*WHAT THE TASK REQUIRES*
From the entries below, return exactly the lines beginning at the one that contains "that a contradiction?" and ending at the one that contains "with that. ...", both of them included, and only those lines.

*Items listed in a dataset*
==========

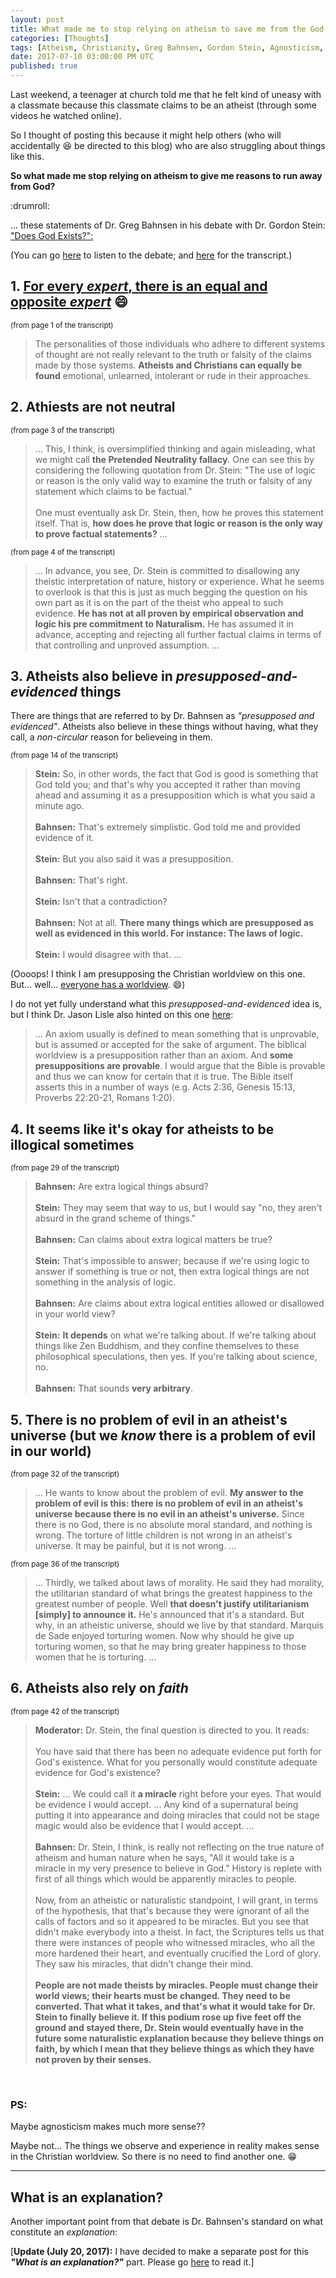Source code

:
 ```yaml
---
layout: post
title: What made me to stop relying on atheism to save me from the God of Christianity
categories: [Thoughts]
tags: [Atheism, Christianity, Greg Bahnsen, Gordon Stein, Agnosticism, Problem of Evil]
date: 2017-07-10 03:00:00 PM UTC
published: true
---
```


<!-- July 10, 2017 11:00:00 PM Philippine Time -->


Last weekend, a teenager at church told me that he felt kind of uneasy with a classmate because this classmate claims to be an atheist (through some videos he watched online).

So I thought of posting this because it might help others (who will accidentally :laughing: be directed to this blog) who are also struggling about things like this.

<!--
(Also, Scott Hanselman said that we only have about [...] keystorkes before we die. I think I'm going to save a few keystrokes if I put this here in my blog.)
-->

**So what made me stop relying on atheism to give me reasons to run away from God?**

:drumroll:

<!--more-->

... these statements of Dr. Greg Bahnsen in his debate with Dr. Gordon Stein: ["Does God Exists?":](https://presupp101.wordpress.com/2012/07/14/how-to-use-the-trandscendental-argument-for-the-existence-of-god/)

(You can go [here](https://www.youtube.com/watch?v=ZLZdOGCE5KQ) to listen to the debate; and [here](https://presupp101.files.wordpress.com/2012/07/apol_bahnsen_stein_debate_transcript.pdf) for the transcript.)


## 1. [For every _expert_, there is an equal and opposite _expert_](https://en.wikipedia.org/wiki/Clarke%27s_three_laws#Proposed_fourth_law) :smile:

<small>(from page 1 of the transcript)</small>

> The personalities of those individuals who adhere to different systems of thought are not
really relevant to the truth or falsity of the claims made by those systems. **Atheists and Christians can equally be found** emotional, unlearned, intolerant or rude in their approaches.

<!--
<small>(from page 22 of the transcript)</small>

> ... However, we still hear him saying that laws of logic are a
matter of consensus and are just this way. That is to say, "I don't have to prove that the laws
of logic exist or that they are justified. **It's just this way.**"
<br /><br />
> Now friends, how would you like it if I would have conducted the debate in that fashion
this evening? God exists because **it's just that way.** You just can't avoid it. You see, that's not
debate, that's not argument, and it's not rational. And therefore, we have, interestingly, an illustration in our very debate tonight that atheists cannot sustain a rational approach to this
question.
-->


## 2. Athiests are not neutral

<small>(from page 3 of the transcript)</small>

> ... This, I think, is oversimplified thinking and again misleading, what we might call **the
Pretended Neutrality fallacy**. One can see this by considering the following quotation from Dr.
Stein: "The use of logic or reason is the only valid way to examine the truth or falsity of any
statement which claims to be factual."
<br /><br />
> One must eventually ask Dr. Stein, then, how he proves this statement itself. That is,
**how does he prove that logic or reason is the only way to prove factual statements?** ...

<small>(from page 4 of the transcript)</small>

> ... In advance, you see, Dr. Stein is committed to disallowing any theistic interpretation of
nature, history or experience. What he seems to overlook is that this is just as much begging
the question on his own part as it is on the part of the theist who appeal to such evidence.
**He has not at all proven by empirical observation and logic his pre commitment to Naturalism.** He has assumed it in advance, accepting and rejecting all further factual claims in
terms of that controlling and unproved assumption. ...



## 3. Atheists also believe in _presupposed-and-evidenced_ things 

There are things that are referred to by Dr. Bahnsen as _"presupposed and evidenced"_. Atheists also believe in these things without having, what they call, a _non-circular_ reason for believeing in them.

<small>(from page 14 of the transcript)</small>

> **Stein:** So, in other words, the fact that God is good is something that God told you;
and that's why you accepted it rather than moving ahead and assuming it as a
presupposition which is what you said a minute ago.
<br /><br />
> **Bahnsen:** That's extremely simplistic. God told me and provided evidence of it.
<br /><br />
> **Stein:** But you also said it was a presupposition.
<br /><br />
> **Bahnsen:** That's right.
<br /><br />
> **Stein:** Isn't that a contradiction?
<br /><br />
> **Bahnsen:** Not at all. **There many things which are presupposed as well as evidenced in this world. For instance: The laws of logic.** 
<br /><br />
> **Stein:** I would disagree with that. ...

(Oooops! I think I am presupposing the Christian worldview on this one. But... well... [everyone has a worldview](http://www.defendingthebible.org/worldviews.html). :smile:)

I do not yet fully understand what this _presupposed-and-evidenced_ idea is, but I think Dr. Jason Lisle also hinted on this one [here](/2017/04/27/dr-jason-lisle-facebook-post-on-induction/):

> ... An axiom usually is defined to mean something that is unprovable, but is assumed or accepted for the sake of argument. The biblical worldview is a presupposition rather than an axiom. And **some presuppositions are provable**. I would argue that the Bible is provable and thus we can know for certain that it is true. The Bible itself asserts this in a number of ways (e.g. Acts 2:36, Genesis 15:13, Proverbs 22:20-21, Romans 1:20).


<!--
<small>(from page 28 of the transcript)</small>

> ...
<br /><br />
> **Bahnsen:** Well, physicists have their [own] presuppositions by which they exclude contrary
evidence, too... In other words, you haven't experienced all the electrons, but you
would generalize that all the electrons under certain conditions repel each other.
<br /><br />
> **Stein:** Just statistically, on the basis of past observation.
<br /><br />
> **Bahnsen:** But we don't know that it's going to be that way ten minutes after this debate
then.
<br /><br />
> **Stein:** But we see no evidence that things have switched around, do we?
<br /><br />
> **Bahnsen:** Do you accept the Zen Buddhist logic that allows for koans, the different kind of
logic that you referred to which is used by Zen Buddhists?
<br /><br />
> **Stein:** I'd use the word "extra logical"; it's outside the normal kinds of logic. It's not
necessarily a different kind of logic, but it's just non logical - accepted in place of
logic.
-->



## 4. It seems like it's okay for atheists to be illogical sometimes

<small>(from page 29 of the transcript)</small>

> **Bahnsen:** Are extra logical things absurd?
<br /><br />
> **Stein:** They may seem that way to us, but I would say "no, they aren't absurd in the
grand scheme of things."
<br /><br />
> **Bahnsen:** Can claims about extra logical matters be true?
<br /><br />
> **Stein:** That's impossible to answer; because if we're using logic to answer if something
is true or not, then extra logical things are not something in the analysis of logic.
<br /><br />
> **Bahnsen:** Are claims about extra logical entities allowed or disallowed in your world view?
<br /><br />
> **Stein:** **It depends** on what we're talking about. If we're talking about things like Zen
Buddhism, and they confine themselves to these philosophical speculations, then
yes. If you're talking about science, no.
<br /><br />
> **Bahnsen:** That sounds **very arbitrary**.



## 5. There is no problem of evil in an atheist's universe (but we _know_ there is a problem of evil in our world)

<small>(from page 32 of the transcript)</small>

> ... He wants to know about the problem of evil. **My answer to the problem of evil is this: there is no problem of evil in an atheist's universe because there is no evil in an atheist's universe.** Since there is no God, there is no absolute moral standard, and nothing is wrong.
The torture of little children is not wrong in an atheist's universe. It may be painful, but it is
not wrong. ...

<small>(from page 36 of the transcript)</small>

> ... Thirdly, we talked about laws of morality. He said they had morality, the utilitarian
standard of what brings the greatest happiness to the greatest number of people. Well **that doesn't justify utilitarianism [simply] to announce it.** He's announced that it's a standard. But
why, in an atheistic universe, should we live by that standard. Marquis de Sade enjoyed
torturing women. Now why should he give up torturing women, so that he may bring
greater happiness to those women that he is torturing. ...



## 6. Atheists also rely on _faith_

<small>(from page 42 of the transcript)</small>

> **Moderator:** Dr. Stein, the final question is directed to you. It reads:
<br /><br />
You have said that there has been no adequate evidence put forth for God's existence.
What for you personally would constitute adequate evidence for God's existence?
<br /><br />
> **Stein:** ... We could call it **a miracle** right before your eyes. That would be evidence I would accept. ... Any kind of a supernatural being putting it into appearance and doing miracles that
could not be stage magic would also be evidence that I would accept. ...
<br /><br />
> **Bahnsen:** Dr. Stein, I think, is really not reflecting on the true nature of atheism and human
nature when he says, "All it would take is a miracle in my very presence to
believe in God." History is replete with first of all things which would be
apparently miracles to people.
<br /><br />
Now, from an atheistic or naturalistic standpoint, I will grant, in terms of the hypothesis,
that that's because they were ignorant of all the calls of factors and so it appeared to be
miracles. But you see that didn't make everybody into a theist. In fact, the Scriptures tells us
that there were instances of people who witnessed miracles, who all the more hardened their
heart, and eventually crucified the Lord of glory. They saw his miracles, that didn't change
their mind.
<br /><br />
**People are not made theists by miracles. People must change their world views; their hearts must be changed. They need to be converted. That what it takes, and that's what it would take for Dr. Stein to finally believe it. If this podium rose up five feet off the ground and stayed there, Dr. Stein would eventually have in the future some naturalistic explanation because they believe things on faith, by which I mean that they believe things as which they have not proven by their senses.**




<br />

### PS:

Maybe agnosticism makes much more sense??

Maybe not... The things we observe and experience in reality makes sense in the Christian worldview. So there is no need to find another one. :grin:

<!--And, besides, agnosticism says something like "we cannot know anything for sure", right? So in an agnostic universe, there is a possiblitily that the statement _"we **cannot** know anything for sure"_ is **false**. So there is this possiblity that we **can** know some things for sure!! Now, what if the Christian worldview is one of those things that we can know for sure to be **true**?-->


<hr />


## What is an **explanation**?

Another important point from that debate is Dr. Bahnsen's standard on what constitute an _explanation_:

[**Update (July 20, 2017):** I have decided to make a separate post for this **_"What is an explanation?"_** part. Please go [here](http://127.0.0.1:4000/2017/07/20/what-is-an-explanation/) to read it.]

<!--
(If this **_explanation_** thing is already formalized somewhere, please point to me where :smile:)
-->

==========

*EXERCISE RESPONSE*
> **Stein:** Isn't that a contradiction?
<br /><br />
> **Bahnsen:** Not at all. **There many things which are presupposed as well as evidenced in this world. For instance: The laws of logic.** 
<br /><br />
> **Stein:** I would disagree with that. ...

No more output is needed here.